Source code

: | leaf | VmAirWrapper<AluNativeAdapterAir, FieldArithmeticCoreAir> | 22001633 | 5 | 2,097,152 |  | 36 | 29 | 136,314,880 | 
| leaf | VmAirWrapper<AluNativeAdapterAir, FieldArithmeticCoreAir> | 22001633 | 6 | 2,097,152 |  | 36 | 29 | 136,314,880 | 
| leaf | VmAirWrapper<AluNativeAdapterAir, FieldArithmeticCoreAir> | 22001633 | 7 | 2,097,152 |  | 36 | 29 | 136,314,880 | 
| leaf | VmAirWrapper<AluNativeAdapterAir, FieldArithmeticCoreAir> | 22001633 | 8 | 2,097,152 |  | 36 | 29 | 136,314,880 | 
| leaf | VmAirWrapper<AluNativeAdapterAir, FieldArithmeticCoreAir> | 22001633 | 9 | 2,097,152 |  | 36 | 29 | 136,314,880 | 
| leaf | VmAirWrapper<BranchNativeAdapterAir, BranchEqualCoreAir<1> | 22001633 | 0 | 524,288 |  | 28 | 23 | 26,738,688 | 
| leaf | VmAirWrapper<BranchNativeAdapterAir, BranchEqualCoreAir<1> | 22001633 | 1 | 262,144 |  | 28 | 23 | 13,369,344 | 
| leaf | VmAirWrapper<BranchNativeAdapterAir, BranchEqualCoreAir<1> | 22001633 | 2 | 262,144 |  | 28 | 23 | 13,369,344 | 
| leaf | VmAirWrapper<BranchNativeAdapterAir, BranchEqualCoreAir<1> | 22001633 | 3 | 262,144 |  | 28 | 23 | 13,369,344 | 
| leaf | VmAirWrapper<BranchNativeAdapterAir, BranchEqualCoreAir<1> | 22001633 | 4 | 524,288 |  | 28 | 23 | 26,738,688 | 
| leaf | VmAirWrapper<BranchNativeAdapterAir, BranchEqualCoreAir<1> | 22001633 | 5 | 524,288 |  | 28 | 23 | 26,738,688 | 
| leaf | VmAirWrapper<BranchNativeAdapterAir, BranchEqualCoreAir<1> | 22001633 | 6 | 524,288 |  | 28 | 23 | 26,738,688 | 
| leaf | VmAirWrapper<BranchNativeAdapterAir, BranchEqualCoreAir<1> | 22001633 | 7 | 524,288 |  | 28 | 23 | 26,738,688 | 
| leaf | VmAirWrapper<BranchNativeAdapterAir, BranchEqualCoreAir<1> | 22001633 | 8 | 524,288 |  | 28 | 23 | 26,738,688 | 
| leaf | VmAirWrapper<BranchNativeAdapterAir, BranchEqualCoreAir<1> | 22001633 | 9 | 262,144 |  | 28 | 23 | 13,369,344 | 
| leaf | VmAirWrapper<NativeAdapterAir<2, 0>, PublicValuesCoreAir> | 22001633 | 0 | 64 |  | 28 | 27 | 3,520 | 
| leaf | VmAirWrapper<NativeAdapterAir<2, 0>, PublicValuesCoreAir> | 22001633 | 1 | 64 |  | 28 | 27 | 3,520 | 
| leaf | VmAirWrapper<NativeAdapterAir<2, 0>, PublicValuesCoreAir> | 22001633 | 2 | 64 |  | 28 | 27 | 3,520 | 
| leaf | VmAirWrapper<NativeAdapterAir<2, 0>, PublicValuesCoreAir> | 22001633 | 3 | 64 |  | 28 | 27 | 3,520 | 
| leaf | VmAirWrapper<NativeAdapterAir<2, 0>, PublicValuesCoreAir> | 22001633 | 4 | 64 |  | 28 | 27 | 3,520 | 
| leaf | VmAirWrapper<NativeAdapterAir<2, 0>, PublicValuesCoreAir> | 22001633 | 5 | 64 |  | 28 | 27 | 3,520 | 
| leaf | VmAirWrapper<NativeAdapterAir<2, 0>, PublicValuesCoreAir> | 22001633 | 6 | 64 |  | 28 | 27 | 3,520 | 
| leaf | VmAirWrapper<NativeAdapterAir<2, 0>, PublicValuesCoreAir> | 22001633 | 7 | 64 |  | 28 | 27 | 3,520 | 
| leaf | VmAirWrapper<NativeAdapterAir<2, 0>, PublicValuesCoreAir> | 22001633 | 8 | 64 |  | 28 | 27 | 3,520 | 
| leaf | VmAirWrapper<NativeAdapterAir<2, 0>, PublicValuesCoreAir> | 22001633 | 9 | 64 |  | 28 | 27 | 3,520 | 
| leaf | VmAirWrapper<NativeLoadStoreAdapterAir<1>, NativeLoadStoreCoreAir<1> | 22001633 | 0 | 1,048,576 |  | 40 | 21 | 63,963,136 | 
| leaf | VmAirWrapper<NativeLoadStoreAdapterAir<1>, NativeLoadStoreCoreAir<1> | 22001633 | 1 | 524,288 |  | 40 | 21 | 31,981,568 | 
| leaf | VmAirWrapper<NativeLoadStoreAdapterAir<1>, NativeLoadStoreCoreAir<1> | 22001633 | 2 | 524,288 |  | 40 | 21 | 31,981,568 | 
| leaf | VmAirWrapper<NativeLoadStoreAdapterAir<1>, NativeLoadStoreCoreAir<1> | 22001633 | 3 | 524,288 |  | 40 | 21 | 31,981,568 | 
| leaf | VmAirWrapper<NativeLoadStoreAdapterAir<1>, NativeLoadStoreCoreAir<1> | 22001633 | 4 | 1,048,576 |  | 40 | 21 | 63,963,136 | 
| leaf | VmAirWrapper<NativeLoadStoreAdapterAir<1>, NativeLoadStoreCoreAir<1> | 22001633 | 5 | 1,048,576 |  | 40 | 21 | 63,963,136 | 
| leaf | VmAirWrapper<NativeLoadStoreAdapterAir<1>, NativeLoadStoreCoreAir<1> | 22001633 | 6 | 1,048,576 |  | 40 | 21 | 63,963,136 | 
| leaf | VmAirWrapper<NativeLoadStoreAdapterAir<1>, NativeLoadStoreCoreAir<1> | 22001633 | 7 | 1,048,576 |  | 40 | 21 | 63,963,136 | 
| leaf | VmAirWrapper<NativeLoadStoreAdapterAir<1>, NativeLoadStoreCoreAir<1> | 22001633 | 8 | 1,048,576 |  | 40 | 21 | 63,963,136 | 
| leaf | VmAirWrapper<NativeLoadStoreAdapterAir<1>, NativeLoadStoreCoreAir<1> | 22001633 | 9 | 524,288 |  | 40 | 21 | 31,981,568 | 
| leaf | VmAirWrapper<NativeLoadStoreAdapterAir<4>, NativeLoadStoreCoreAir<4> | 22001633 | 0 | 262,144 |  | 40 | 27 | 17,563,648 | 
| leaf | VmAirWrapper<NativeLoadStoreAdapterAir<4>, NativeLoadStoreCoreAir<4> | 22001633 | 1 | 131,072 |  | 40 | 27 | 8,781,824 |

• • • • •

Work request
Each record above needs to be set down again, word for word.

Written solution
Source code

: | leaf | VmAirWrapper<AluNativeAdapterAir, FieldArithmeticCoreAir> | 22001633 | 5 | 2,097,152 |  | 36 | 29 | 136,314,880 | 
| leaf | VmAirWrapper<AluNativeAdapterAir, FieldArithmeticCoreAir> | 22001633 | 6 | 2,097,152 |  | 36 | 29 | 136,314,880 | 
| leaf | VmAirWrapper<AluNativeAdapterAir, FieldArithmeticCoreAir> | 22001633 | 7 | 2,097,152 |  | 36 | 29 | 136,314,880 | 
| leaf | VmAirWrapper<AluNativeAdapterAir, FieldArithmeticCoreAir> | 22001633 | 8 | 2,097,152 |  | 36 | 29 | 136,314,880 | 
| leaf | VmAirWrapper<AluNativeAdapterAir, FieldArithmeticCoreAir> | 22001633 | 9 | 2,097,152 |  | 36 | 29 | 136,314,880 | 
| leaf | VmAirWrapper<BranchNativeAdapterAir, BranchEqualCoreAir<1> | 22001633 | 0 | 524,288 |  | 28 | 23 | 26,738,688 | 
| leaf | VmAirWrapper<BranchNativeAdapterAir, BranchEqualCoreAir<1> | 22001633 | 1 | 262,144 |  | 28 | 23 | 13,369,344 | 
| leaf | VmAirWrapper<BranchNativeAdapterAir, BranchEqualCoreAir<1> | 22001633 | 2 | 262,144 |  | 28 | 23 | 13,369,344 | 
| leaf | VmAirWrapper<BranchNativeAdapterAir, BranchEqualCoreAir<1> | 22001633 | 3 | 262,144 |  | 28 | 23 | 13,369,344 | 
| leaf | VmAirWrapper<BranchNativeAdapterAir, BranchEqualCoreAir<1> | 22001633 | 4 | 524,288 |  | 28 | 23 | 26,738,688 | 
| leaf | VmAirWrapper<BranchNativeAdapterAir, BranchEqualCoreAir<1> | 22001633 | 5 | 524,288 |  | 28 | 23 | 26,738,688 | 
| leaf | VmAirWrapper<BranchNativeAdapterAir, BranchEqualCoreAir<1> | 22001633 | 6 | 524,288 |  | 28 | 23 | 26,738,688 | 
| leaf | VmAirWrapper<BranchNativeAdapterAir, BranchEqualCoreAir<1> | 22001633 | 7 | 524,288 |  | 28 | 23 | 26,738,688 | 
| leaf | VmAirWrapper<BranchNativeAdapterAir, BranchEqualCoreAir<1> | 22001633 | 8 | 524,288 |  | 28 | 23 | 26,738,688 | 
| leaf | VmAirWrapper<BranchNativeAdapterAir, BranchEqualCoreAir<1> | 22001633 | 9 | 262,144 |  | 28 | 23 | 13,369,344 | 
| leaf | VmAirWrapper<NativeAdapterAir<2, 0>, PublicValuesCoreAir> | 22001633 | 0 | 64 |  | 28 | 27 | 3,520 | 
| leaf | VmAirWrapper<NativeAdapterAir<2, 0>, PublicValuesCoreAir> | 22001633 | 1 | 64 |  | 28 | 27 | 3,520 | 
| leaf | VmAirWrapper<NativeAdapterAir<2, 0>, PublicValuesCoreAir> | 22001633 | 2 | 64 |  | 28 | 27 | 3,520 | 
| leaf | VmAirWrapper<NativeAdapterAir<2, 0>, PublicValuesCoreAir> | 22001633 | 3 | 64 |  | 28 | 27 | 3,520 | 
| leaf | VmAirWrapper<NativeAdapterAir<2, 0>, PublicValuesCoreAir> | 22001633 | 4 | 64 |  | 28 | 27 | 3,520 | 
| leaf | VmAirWrapper<NativeAdapterAir<2, 0>, PublicValuesCoreAir> | 22001633 | 5 | 64 |  | 28 | 27 | 3,520 | 
| leaf | VmAirWrapper<NativeAdapterAir<2, 0>, PublicValuesCoreAir> | 22001633 | 6 | 64 |  | 28 | 27 | 3,520 | 
| leaf | VmAirWrapper<NativeAdapterAir<2, 0>, PublicValuesCoreAir> | 22001633 | 7 | 64 |  | 28 | 27 | 3,520 | 
| leaf | VmAirWrapper<NativeAdapterAir<2, 0>, PublicValuesCoreAir> | 22001633 | 8 | 64 |  | 28 | 27 | 3,520 | 
| leaf | VmAirWrapper<NativeAdapterAir<2, 0>, PublicValuesCoreAir> | 22001633 | 9 | 64 |  | 28 | 27 | 3,520 | 
| leaf | VmAirWrapper<NativeLoadStoreAdapterAir<1>, NativeLoadStoreCoreAir<1> | 22001633 | 0 | 1,048,576 |  | 40 | 21 | 63,963,136 | 
| leaf | VmAirWrapper<NativeLoadStoreAdapterAir<1>, NativeLoadStoreCoreAir<1> | 22001633 | 1 | 524,288 |  | 40 | 21 | 31,981,568 | 
| leaf | VmAirWrapper<NativeLoadStoreAdapterAir<1>, NativeLoadStoreCoreAir<1> | 22001633 | 2 | 524,288 |  | 40 | 21 | 31,981,568 | 
| leaf | VmAirWrapper<NativeLoadStoreAdapterAir<1>, NativeLoadStoreCoreAir<1> | 22001633 | 3 | 524,288 |  | 40 | 21 | 31,981,568 | 
| leaf | VmAirWrapper<NativeLoadStoreAdapterAir<1>, NativeLoadStoreCoreAir<1> | 22001633 | 4 | 1,048,576 |  | 40 | 21 | 63,963,136 | 
| leaf | VmAirWrapper<NativeLoadStoreAdapterAir<1>, NativeLoadStoreCoreAir<1> | 22001633 | 5 | 1,048,576 |  | 40 | 21 | 63,963,136 | 
| leaf | VmAirWrapper<NativeLoadStoreAdapterAir<1>, NativeLoadStoreCoreAir<1> | 22001633 | 6 | 1,048,576 |  | 40 | 21 | 63,963,136 | 
| leaf | VmAirWrapper<NativeLoadStoreAdapterAir<1>, NativeLoadStoreCoreAir<1> | 22001633 | 7 | 1,048,576 |  | 40 | 21 | 63,963,136 | 
| leaf | VmAirWrapper<NativeLoadStoreAdapterAir<1>, NativeLoadStoreCoreAir<1> | 22001633 | 8 | 1,048,576 |  | 40 | 21 | 63,963,136 | 
| leaf | VmAirWrapper<NativeLoadStoreAdapterAir<1>, NativeLoadStoreCoreAir<1> | 22001633 | 9 | 524,288 |  | 40 | 21 | 31,981,568 | 
| leaf | VmAirWrapper<NativeLoadStoreAdapterAir<4>, NativeLoadStoreCoreAir<4> | 22001633 | 0 | 262,144 |  | 40 | 27 | 17,563,648 | 
| leaf | VmAirWrapper<NativeLoadStoreAdapterAir<4>, NativeLoadStoreCoreAir<4> | 22001633 | 1 | 131,072 |  | 40 | 27 | 8,781,824 |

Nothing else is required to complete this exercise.